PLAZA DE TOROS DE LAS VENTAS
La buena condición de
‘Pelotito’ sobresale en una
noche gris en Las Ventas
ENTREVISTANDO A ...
---
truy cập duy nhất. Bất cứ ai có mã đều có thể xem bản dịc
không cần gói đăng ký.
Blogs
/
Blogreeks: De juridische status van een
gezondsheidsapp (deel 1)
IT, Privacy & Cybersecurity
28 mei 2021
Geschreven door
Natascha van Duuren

§ REQUEST: In the listing above, find the line with "PLAZA DE TOROS DE LAS VENTAS" and the line with "ENTREVISTANDO A ...", then print exactly those two lines and every line between them, and nothing more.

§ ANSWER FOR THE TASK:
PLAZA DE TOROS DE LAS VENTAS
La buena condición de
‘Pelotito’ sobresale en una
noche gris en Las Ventas
ENTREVISTANDO A ...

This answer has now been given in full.